Dataset entries
..........
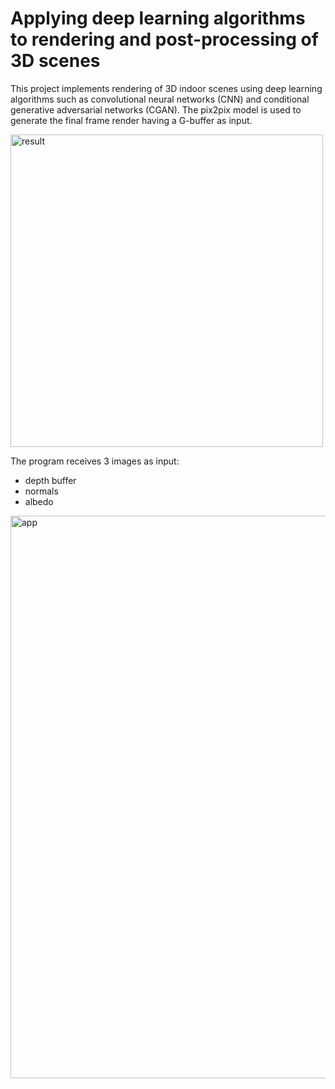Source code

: # Applying deep learning algorithms to rendering and post-processing of 3D scenes

This project implements rendering of 3D indoor scenes using deep learning algorithms such as convolutional neural networks (CNN) and conditional generative adversarial networks (CGAN). The pix2pix model is used to generate the final frame render having a G-buffer as input.

<img src="https://user-images.githubusercontent.com/65417507/160793998-e25d12e0-4798-4f66-93e3-7c06b6d16d39.png" alt="result" width="500"/>

The program receives 3 images as input:
- depth buffer
- normals
- albedo

<img src="https://user-images.githubusercontent.com/65417507/160797728-0abc2235-c7db-46d6-90b3-4893a9504852.png" alt="app" width="900"/>

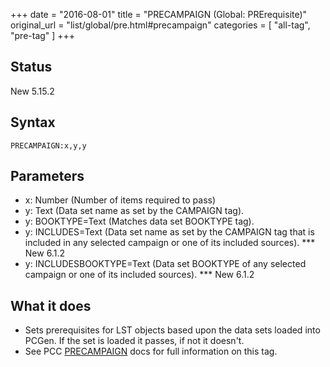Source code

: +++
date = "2016-08-01"
title = "PRECAMPAIGN (Global: PRErequisite)"
original_url = "list/global/pre.html#precampaign"
categories = [ "all-tag", "pre-tag" ]
+++

## Status

New 5.15.2

## Syntax

`PRECAMPAIGN:x,y,y`

## Parameters

-   x: Number (Number of items required to pass)
-   y: Text (Data set name as set by the CAMPAIGN tag).
-   y: BOOKTYPE=Text (Matches data set BOOKTYPE tag).
-   y: INCLUDES=Text (Data set name as set by the
    CAMPAIGN tag that is included in any selected campaign or one of its
    included sources). \*\*\* New 6.1.2
-   y: INCLUDESBOOKTYPE=Text (Data set BOOKTYPE of any
    selected campaign or one of its included sources). \*\*\* New 6.1.2



What it does
------------

-   Sets prerequisites for LST objects based upon the data sets loaded
    into PCGen. If the set is loaded it passes, if not it doesn't.
-   See PCC [PRECAMPAIGN](/list/data/pcc/precampaign.html) docs for full
    information on this tag.


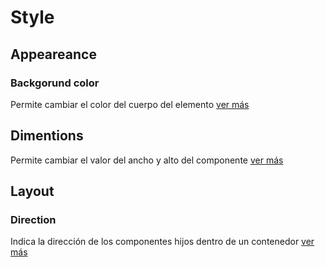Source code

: # Style

## Appeareance

### Backgorund color

Permite cambiar el color del cuerpo del elemento [ver más](https://docs.apphive.io/global-functions/estilos/background-color)

## Dimentions

Permite cambiar el valor del ancho y alto del componente [ver más](https://docs.apphive.io/global-functions/estilos/dimentions)

## Layout

### Direction

Indica la dirección de los componentes hijos dentro de un contenedor [ver más](https://docs.apphive.io/global-functions/estilos/direction)

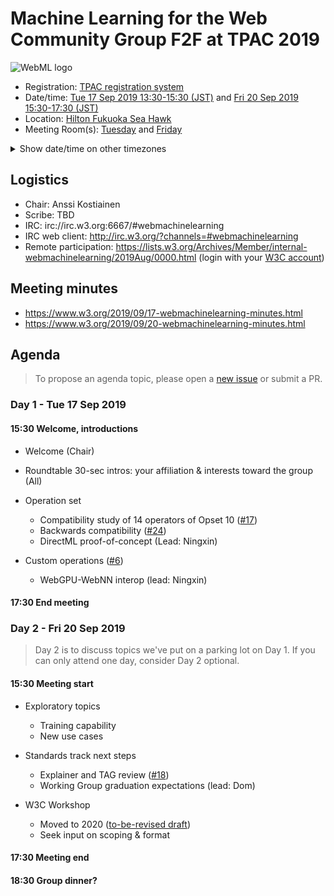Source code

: # Machine Learning for the Web Community Group F2F at TPAC 2019

![WebML logo][logo]

* Registration: [TPAC registration system](https://www.w3.org/2019/09/TPAC/registration.html)
* Date/time: [Tue 17 Sep 2019 13:30-15:30 (JST)](https://www.w3.org/2019/09/TPAC/schedule.html#cgs-tue) and [Fri 20 Sep 2019 15:30-17:30 (JST)](https://www.w3.org/2019/09/TPAC/schedule.html#cgs-fri)
* Location: [Hilton Fukuoka Sea Hawk](https://www.w3.org/2019/09/TPAC/venue.html)
* Meeting Room(s): [Tuesday](https://www.w3.org/2019/09/TPAC/schedule.html#cgs-tue) and [Friday](https://www.w3.org/2019/09/TPAC/schedule.html#cgs-fri)

<details>
<summary>Show date/time on other timezones</summary> 
<table>
  <tr><td> San Francisco (U.S.A. - California) <td> <b>Mon/Thu, 16/19 September 2019</b> <td> 21:30/23:30 pm PDT <td> UTC-7 hours
<tr><td> Boston (U.S.A. - Massachusetts) <td> Tue/Fri, 17/20 September 2019 <td> 00:30/02:30 am EDT <td> UTC-4 hours
<tr><td> London (United Kingdom - England) <td> Tue/Fri, 17/20 September 2019 <td> 05:30/07:30 am BST <td> UTC+1 hours
<tr><td> Berlin (Germany) <td> Tue/Fri, 17/20 September 2019 <td> 06:30/08:30 am CEST <td> UTC+2 hours
<tr><td> Helsinki (Finland) <td> Tue/Fri, 17/20 September 2019 <td> 07:30/09:30 am EEST <td> UTC+3 hours
<tr><td> Shanghai (China) <td> Tue/Fri, 17/20 September 2019 <td> 12:30/14:30 pm CST <td> UTC+8 hours
<tr><td> Tokyo (Japan) <td> Tue/Fri, 17/20 September 2019 <td> 13:30/15:30 JST <td> UTC+9 hours
<tr><td> Corresponding UTC (GMT) <td> Tue/Fri, 17/20 September 2019 <td colspan=2> 04:30/06:30 UTC
</table>
</details>

## Logistics

* Chair: Anssi Kostiainen
* Scribe: TBD
* IRC: irc://irc.w3.org:6667/#webmachinelearning
* IRC web client: http://irc.w3.org/?channels=#webmachinelearning
* Remote participation: https://lists.w3.org/Archives/Member/internal-webmachinelearning/2019Aug/0000.html (login with your [W3C account](https://www.w3.org/Help/Account/))


## Meeting minutes

* https://www.w3.org/2019/09/17-webmachinelearning-minutes.html
* https://www.w3.org/2019/09/20-webmachinelearning-minutes.html

## Agenda

>To propose an agenda topic, please open a [new issue](https://github.com/webmachinelearning/meetings/issues/new) or submit a PR.

### Day 1 - Tue 17 Sep 2019

#### 15:30 Welcome, introductions

* Welcome (Chair)

* Roundtable 30-sec intros: your affiliation & interests toward the group (All)

* Operation set
  * Compatibility study of 14 operators of Opset 10 ([#17](https://github.com/webmachinelearning/webnn/issues/17))
  * Backwards compatibility ([#24](https://github.com/webmachinelearning/webnn/issues/24))
  * DirectML proof-of-concept (Lead: Ningxin)

* Custom operations ([#6](https://github.com/webmachinelearning/webnn/issues/6))
  * WebGPU-WebNN interop (lead: Ningxin)

#### 17:30 End meeting

### Day 2 - Fri 20 Sep 2019

>Day 2 is to discuss topics we've put on a parking lot on Day 1. If you can only attend one day, consider Day 2 optional.

#### 15:30 Meeting start

* Exploratory topics
  * Training capability
  * New use cases

* Standards track next steps
  * Explainer and TAG review ([#18](https://github.com/webmachinelearning/webnn/issues/18))
  * Working Group graduation expectations (lead: Dom)

* W3C Workshop
  * Moved to 2020 ([to-be-revised draft](https://www.w3.org/2018/11/machine-learning-workshop/))
  * Seek input on scoping & format

#### 17:30 Meeting end

[logo]: https://avatars3.githubusercontent.com/u/42399997?s=100 "WebML Logo, CC0 Creative Commons"

#### 18:30 Group dinner?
..........
## [TASK DIRECTIONS]
A faithful reproduction of every entry, with no pictures, is the expected answer.

## [OUTPUT]
Source code

: # Applying deep learning algorithms to rendering and post-processing of 3D scenes

This project implements rendering of 3D indoor scenes using deep learning algorithms such as convolutional neural networks (CNN) and conditional generative adversarial networks (CGAN). The pix2pix model is used to generate the final frame render having a G-buffer as input.

<img src="https://user-images.githubusercontent.com/65417507/160793998-e25d12e0-4798-4f66-93e3-7c06b6d16d39.png" alt="result" width="500"/>

The program receives 3 images as input:
- depth buffer
- normals
- albedo

<img src="https://user-images.githubusercontent.com/65417507/160797728-0abc2235-c7db-46d6-90b3-4893a9504852.png" alt="app" width="900"/>

Source code

: +++
date = "2016-08-01"
title = "PRECAMPAIGN (Global: PRErequisite)"
original_url = "list/global/pre.html#precampaign"
categories = [ "all-tag", "pre-tag" ]
+++

## Status

New 5.15.2

## Syntax

`PRECAMPAIGN:x,y,y`

## Parameters

-   x: Number (Number of items required to pass)
-   y: Text (Data set name as set by the CAMPAIGN tag).
-   y: BOOKTYPE=Text (Matches data set BOOKTYPE tag).
-   y: INCLUDES=Text (Data set name as set by the
    CAMPAIGN tag that is included in any selected campaign or one of its
    included sources). \*\*\* New 6.1.2
-   y: INCLUDESBOOKTYPE=Text (Data set BOOKTYPE of any
    selected campaign or one of its included sources). \*\*\* New 6.1.2



What it does
------------

-   Sets prerequisites for LST objects based upon the data sets loaded
    into PCGen. If the set is loaded it passes, if not it doesn't.
-   See PCC [PRECAMPAIGN](/list/data/pcc/precampaign.html) docs for full
    information on this tag.


Source code

: # Style

## Appeareance

### Backgorund color

Permite cambiar el color del cuerpo del elemento [ver más](https://docs.apphive.io/global-functions/estilos/background-color)

## Dimentions

Permite cambiar el valor del ancho y alto del componente [ver más](https://docs.apphive.io/global-functions/estilos/dimentions)

## Layout

### Direction

Indica la dirección de los componentes hijos dentro de un contenedor [ver más](https://docs.apphive.io/global-functions/estilos/direction)

Source code

: # Machine Learning for the Web Community Group F2F at TPAC 2019

![WebML logo][logo]

* Registration: [TPAC registration system](https://www.w3.org/2019/09/TPAC/registration.html)
* Date/time: [Tue 17 Sep 2019 13:30-15:30 (JST)](https://www.w3.org/2019/09/TPAC/schedule.html#cgs-tue) and [Fri 20 Sep 2019 15:30-17:30 (JST)](https://www.w3.org/2019/09/TPAC/schedule.html#cgs-fri)
* Location: [Hilton Fukuoka Sea Hawk](https://www.w3.org/2019/09/TPAC/venue.html)
* Meeting Room(s): [Tuesday](https://www.w3.org/2019/09/TPAC/schedule.html#cgs-tue) and [Friday](https://www.w3.org/2019/09/TPAC/schedule.html#cgs-fri)

<details>
<summary>Show date/time on other timezones</summary> 
<table>
  <tr><td> San Francisco (U.S.A. - California) <td> <b>Mon/Thu, 16/19 September 2019</b> <td> 21:30/23:30 pm PDT <td> UTC-7 hours
<tr><td> Boston (U.S.A. - Massachusetts) <td> Tue/Fri, 17/20 September 2019 <td> 00:30/02:30 am EDT <td> UTC-4 hours
<tr><td> London (United Kingdom - England) <td> Tue/Fri, 17/20 September 2019 <td> 05:30/07:30 am BST <td> UTC+1 hours
<tr><td> Berlin (Germany) <td> Tue/Fri, 17/20 September 2019 <td> 06:30/08:30 am CEST <td> UTC+2 hours
<tr><td> Helsinki (Finland) <td> Tue/Fri, 17/20 September 2019 <td> 07:30/09:30 am EEST <td> UTC+3 hours
<tr><td> Shanghai (China) <td> Tue/Fri, 17/20 September 2019 <td> 12:30/14:30 pm CST <td> UTC+8 hours
<tr><td> Tokyo (Japan) <td> Tue/Fri, 17/20 September 2019 <td> 13:30/15:30 JST <td> UTC+9 hours
<tr><td> Corresponding UTC (GMT) <td> Tue/Fri, 17/20 September 2019 <td colspan=2> 04:30/06:30 UTC
</table>
</details>

## Logistics

* Chair: Anssi Kostiainen
* Scribe: TBD
* IRC: irc://irc.w3.org:6667/#webmachinelearning
* IRC web client: http://irc.w3.org/?channels=#webmachinelearning
* Remote participation: https://lists.w3.org/Archives/Member/internal-webmachinelearning/2019Aug/0000.html (login with your [W3C account](https://www.w3.org/Help/Account/))


## Meeting minutes

* https://www.w3.org/2019/09/17-webmachinelearning-minutes.html
* https://www.w3.org/2019/09/20-webmachinelearning-minutes.html

## Agenda

>To propose an agenda topic, please open a [new issue](https://github.com/webmachinelearning/meetings/issues/new) or submit a PR.

### Day 1 - Tue 17 Sep 2019

#### 15:30 Welcome, introductions

* Welcome (Chair)

* Roundtable 30-sec intros: your affiliation & interests toward the group (All)

* Operation set
  * Compatibility study of 14 operators of Opset 10 ([#17](https://github.com/webmachinelearning/webnn/issues/17))
  * Backwards compatibility ([#24](https://github.com/webmachinelearning/webnn/issues/24))
  * DirectML proof-of-concept (Lead: Ningxin)

* Custom operations ([#6](https://github.com/webmachinelearning/webnn/issues/6))
  * WebGPU-WebNN interop (lead: Ningxin)

#### 17:30 End meeting

### Day 2 - Fri 20 Sep 2019

>Day 2 is to discuss topics we've put on a parking lot on Day 1. If you can only attend one day, consider Day 2 optional.

#### 15:30 Meeting start

* Exploratory topics
  * Training capability
  * New use cases

* Standards track next steps
  * Explainer and TAG review ([#18](https://github.com/webmachinelearning/webnn/issues/18))
  * Working Group graduation expectations (lead: Dom)

* W3C Workshop
  * Moved to 2020 ([to-be-revised draft](https://www.w3.org/2018/11/machine-learning-workshop/))
  * Seek input on scoping & format

#### 17:30 Meeting end

[logo]: https://avatars3.githubusercontent.com/u/42399997?s=100 "WebML Logo, CC0 Creative Commons"

#### 18:30 Group dinner?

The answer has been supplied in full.